Friday, 20 December 2013

Mr B's Reading Year, Two: 'The sea is still beneath our feet'

For Ginny Cook Smith, her father's thousand acres has been the bedrock of her life in Iowa, the ground upon which her life, and the lives of her two sisters, Rose and Caroline, and their families has been built. However, early in the novel, her description of 'tile', the plastic tubing that has drained the soil and made it fit for crops, indicates a hidden instability underneath the universal currency of land:  'I was always aware, I think, of the water in the soil… the sea is still beneath our feet and we walk on it.' It is only later in life that Ginny becomes aware of the possible link between the nitrates draining into their well water and the five miscarriages she has suffered, but the image of the underground lake lingers. However, it is also the deep roots of this novel in a particular type of community and its affiliation to the land that allows it to escape both melodrama and the accusation that it is simply a poor reworking of King Lear. Although the parallels with Lear are, in one sense, obvious - the plot hinges on Larry Cook's division of his farm between his two oldest daughters after he cuts the youngest out of his will - I found that as I read I forgot the links with the play and that obvious references failed to occur to me until after I'd finished reading. This is obviously a good thing; and testament to Smiley's excellent writing that incidents that could have seemed grotesque or ill-fitting in a modern-day retelling, such as 'Gloucester's' blinding or Goneril's rumoured poisoning of Regan, worked seamlessly within Ginny's narrative.

Ginny and Rose share the memory of a tormented childhood under Larry's watch, especially after the death of their mother, and Smiley deftly conveys the pain they have both concealed while resorting to very little direct detail from either of this sisters. It is, indeed, one of Larry's mismemories as he descends into madness that provides one of the most vivid images of the past, when he tells Caroline about a brown velveteen coat she once had: 'You didn't like it either, nosiree. You didn't want any brown coat and hat. You wanted pink! Candy pink. You had it all worked out in your mind about that pink velveteen, and you took a pink Crayola to that coat, too!… Your mama had to spank you then for sure!' Ginny, who overhears this exchange, cannot bear it when her father brings this story up again in a court case, after the tables have turned and Larry believes that Caroline is the only daughter who is on his side. Confronting him with the fact that he has reshaped their past, she shouts, 'Daddy, it was Rose who had the velveteen coat! It was Rose who sang! It was me who dropped things through the well gates!' This brief thread demonstrates a number of things about Larry's relationship with his daughters; that he can continually reinvent himself as the loving patriarch, focusing on their mother's light spankings rather than his beatings; that he prefers to forget his daughters' existence rather than recognise what he sees as their disloyalty; and that despite recognising his abuse, Ginny and Rose remain desperate for their father's love.

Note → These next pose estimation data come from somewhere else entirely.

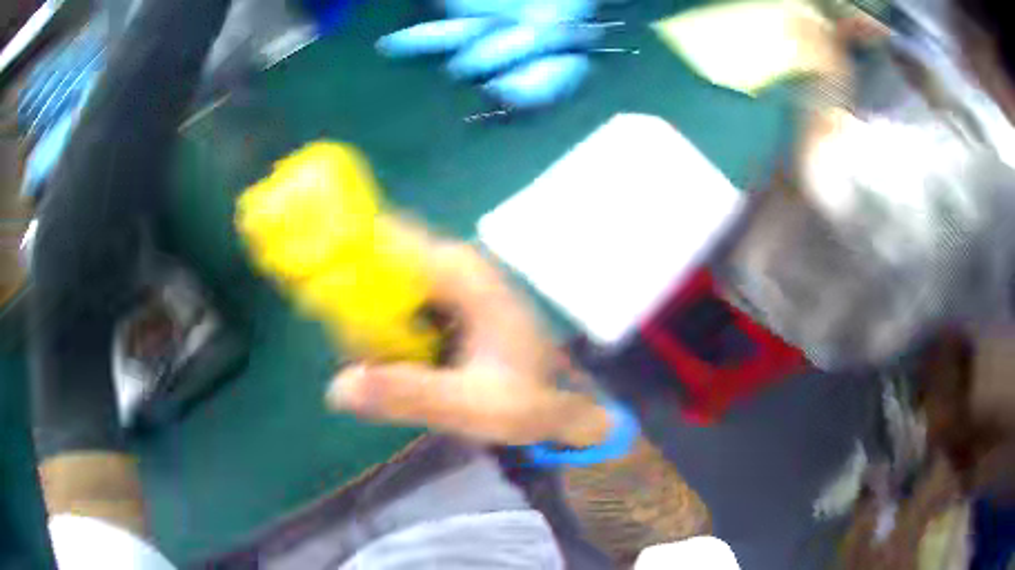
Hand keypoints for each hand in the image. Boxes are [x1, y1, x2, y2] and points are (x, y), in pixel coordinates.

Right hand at [326, 220, 611, 446]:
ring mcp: (447, 282)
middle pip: (379, 262)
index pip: (386, 240)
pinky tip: (393, 363)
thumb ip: (408, 394)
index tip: (314, 290)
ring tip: (377, 364)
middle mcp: (451, 266)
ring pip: (384, 285)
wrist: (555, 406)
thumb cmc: (526, 400)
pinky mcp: (443, 303)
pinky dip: (383, 330)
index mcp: (460, 273)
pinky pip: (397, 305)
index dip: (343, 255)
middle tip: (352, 348)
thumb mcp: (471, 405)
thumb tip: (337, 386)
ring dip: (367, 321)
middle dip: (352, 301)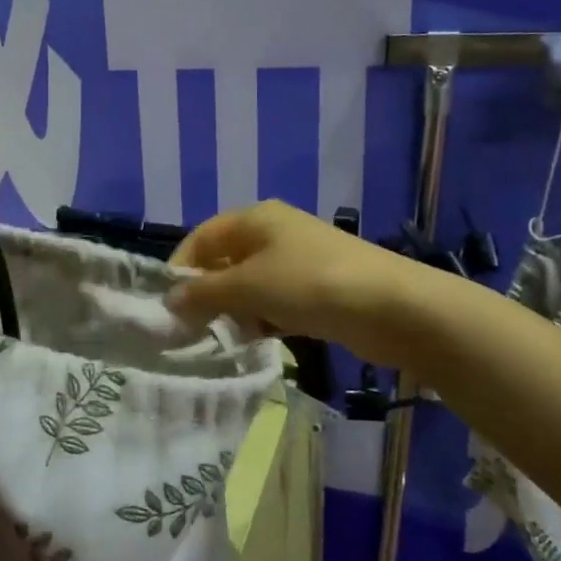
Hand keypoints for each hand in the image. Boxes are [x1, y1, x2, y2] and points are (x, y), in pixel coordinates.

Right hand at [168, 199, 423, 366]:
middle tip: (193, 328)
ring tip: (226, 338)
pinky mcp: (317, 290)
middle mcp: (274, 233)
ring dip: (236, 311)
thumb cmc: (308, 284)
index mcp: (254, 219)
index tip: (169, 306)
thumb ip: (204, 293)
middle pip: (225, 262)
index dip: (181, 268)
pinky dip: (263, 320)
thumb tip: (170, 300)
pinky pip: (276, 303)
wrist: (391, 307)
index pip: (202, 238)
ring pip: (250, 286)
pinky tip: (259, 342)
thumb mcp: (247, 286)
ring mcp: (298, 262)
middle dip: (208, 294)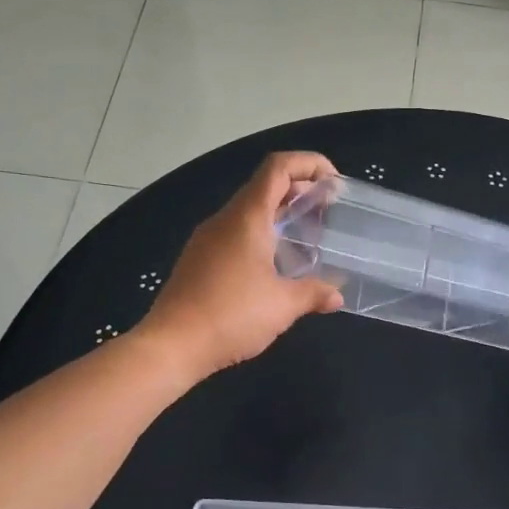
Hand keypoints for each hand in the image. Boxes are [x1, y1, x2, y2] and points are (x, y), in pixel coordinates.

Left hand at [139, 152, 344, 378]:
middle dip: (300, 192)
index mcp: (247, 217)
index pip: (278, 168)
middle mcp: (225, 219)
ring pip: (250, 211)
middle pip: (265, 186)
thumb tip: (336, 295)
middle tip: (328, 212)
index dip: (309, 163)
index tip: (334, 182)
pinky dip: (263, 235)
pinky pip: (236, 233)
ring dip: (281, 216)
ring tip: (307, 239)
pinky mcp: (199, 259)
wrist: (172, 345)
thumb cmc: (231, 316)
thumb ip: (314, 293)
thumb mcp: (282, 305)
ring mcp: (208, 239)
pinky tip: (276, 266)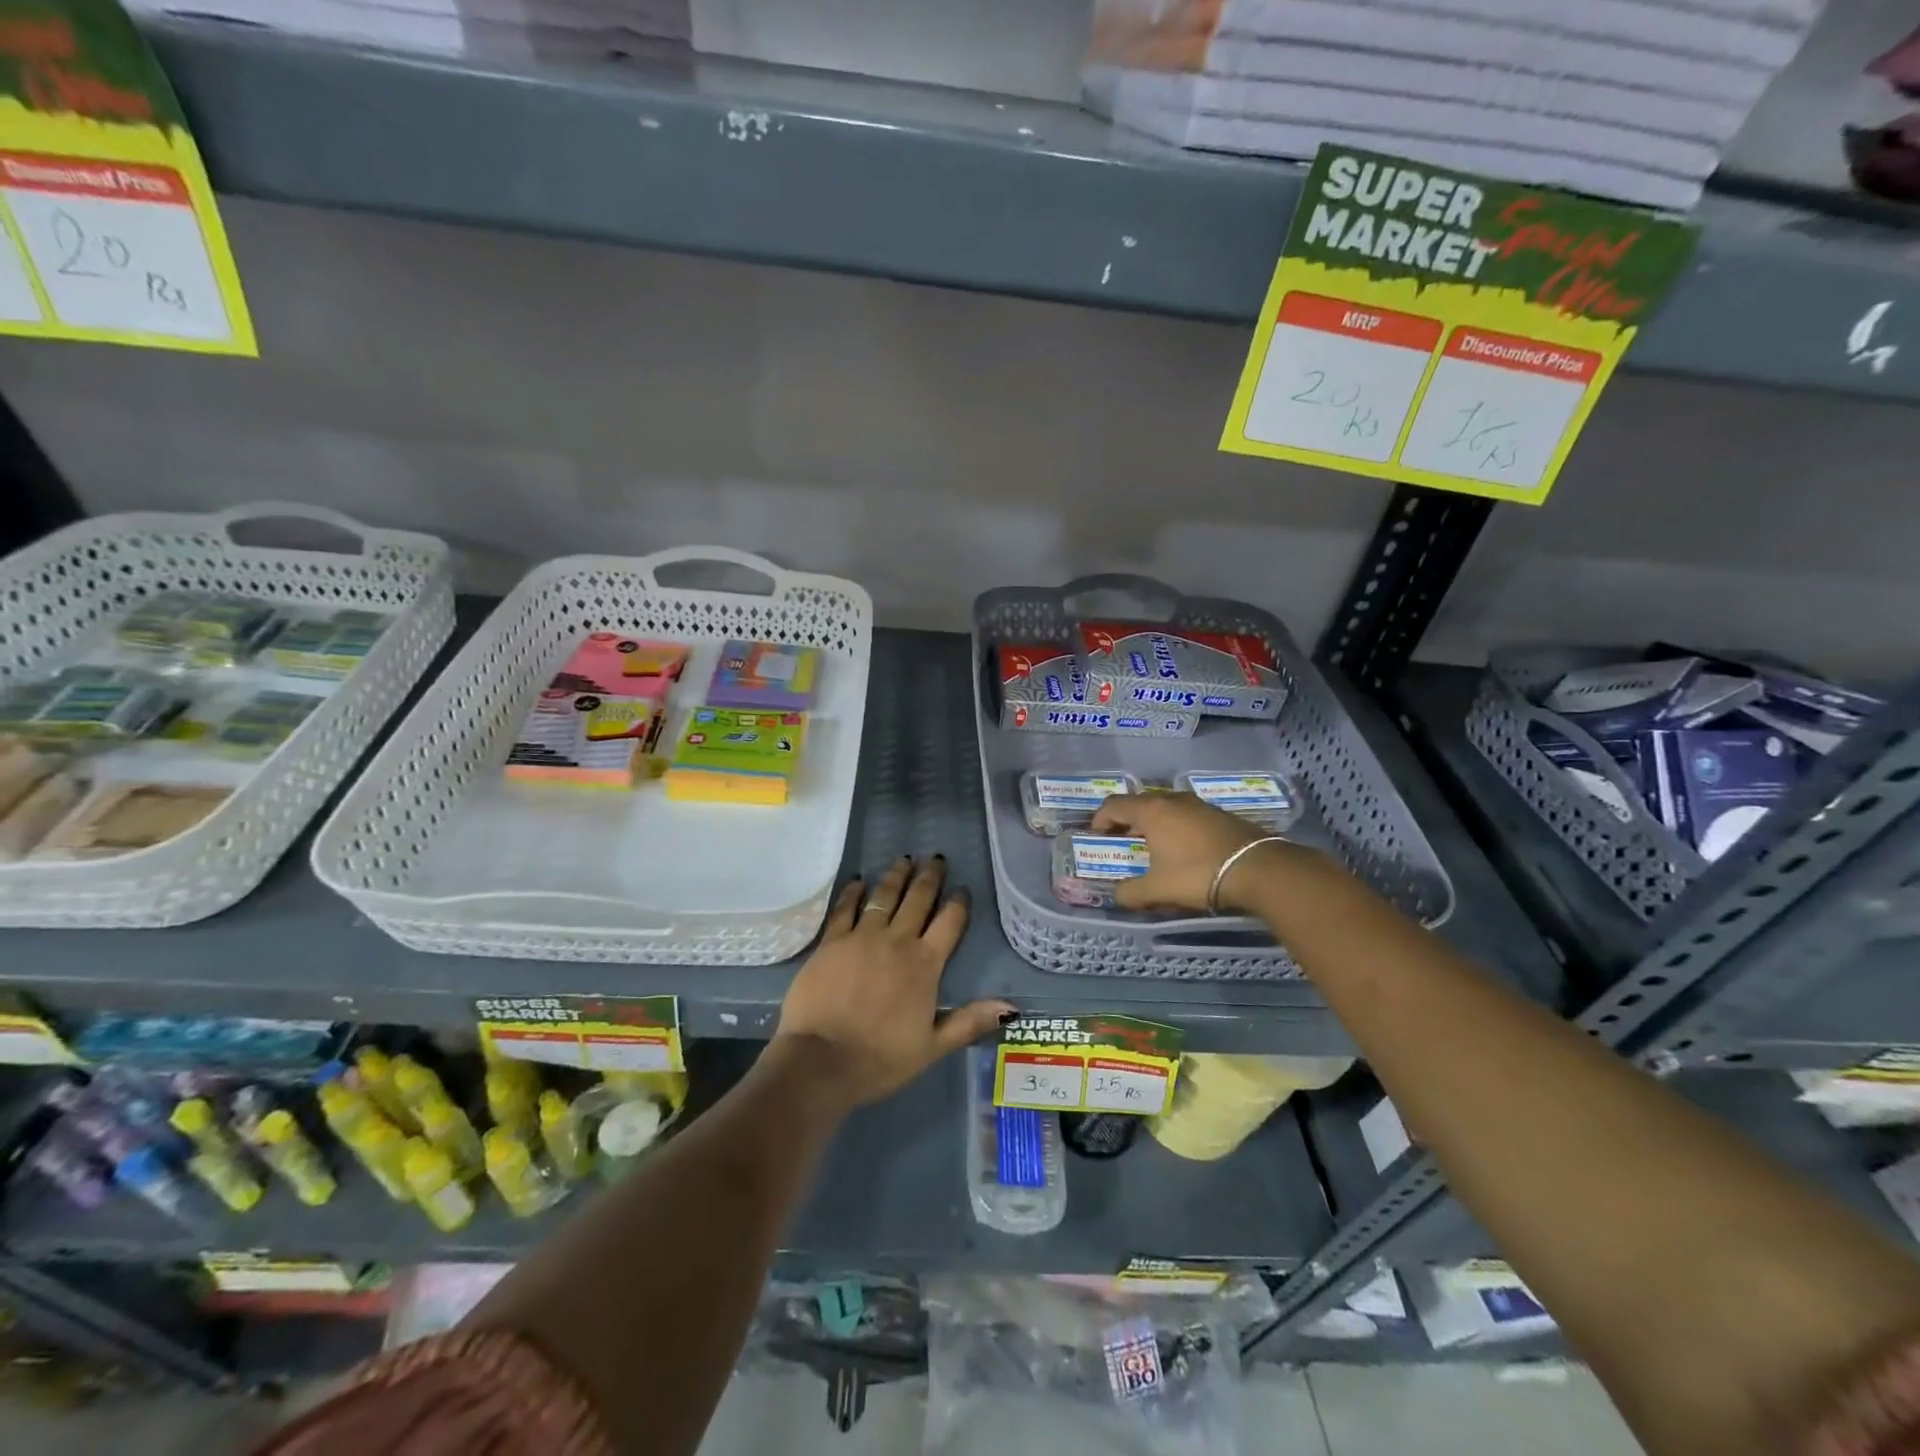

Despite knowing the plot, I have not read or seen King Lear, and now I would like to see it with this very different take on the story fresh in my mind. Smiley's choice to humanise the two older daughters is not merely a cheap switch in perspectives but allows her to explore the tale afresh, rebuilding it from within to consider the entrapping effect of family ties. Near the end of the novel, Ginny escapes for a few years to an anonymous life working in a highway restaurant, which she loves because of its freedom from the fixed routine of the seasons and of the farming day that she has known all her life: 'there was nothing time-bound… the traffic kept moving. Snow and rain were reduced to scenery… the noise was the same… I saw this as my afterlife, and for a long time it didn't occur to me that it contained a future.' But she is ultimately pulled back by the ties that binder, haunted even by the family that never existed, as she considers when thinking of her lost children 'I see one of my five children on the street, an eleven-year-old, a thirteen-year-old, a fifteen-year-old, a nineteen-year-old, a twenty-two year old' and also of her 'dead young self.'

This novel is relentlessly bleak, and not one I found easy to read or tempting to return to. Smiley's comparison to Icelandic sagas is apt, and there are certainly echoes of the modern Icelandic classic, Halldor Laxness's Independent People, which is also one of Smiley's favourite novels. A Thousand Acres demonstrates the deadweight of land ownership and of fierce family expectations as strongly as Laxness's tale of Guðbjartur Jónsson. Annie Proulx has also drawn on Icelandic inspiration in her tales of rural Wyoming in Close Range. But there are also reminders of Alice Munro's ability to evoke a life in the space of a few pages. I have known about Smiley's work for a long time, but never read anything by her before this; I'm glad to have read it, although I might not read it again.


This book was the second I was sent for my Mr B's Reading Year. My dad is a great fan of Jane Smiley, so I was pleased to be given a reason to finally try one of her novels, and I remember him relating the story of King Lear to me after he read this novel when I was a young teenager!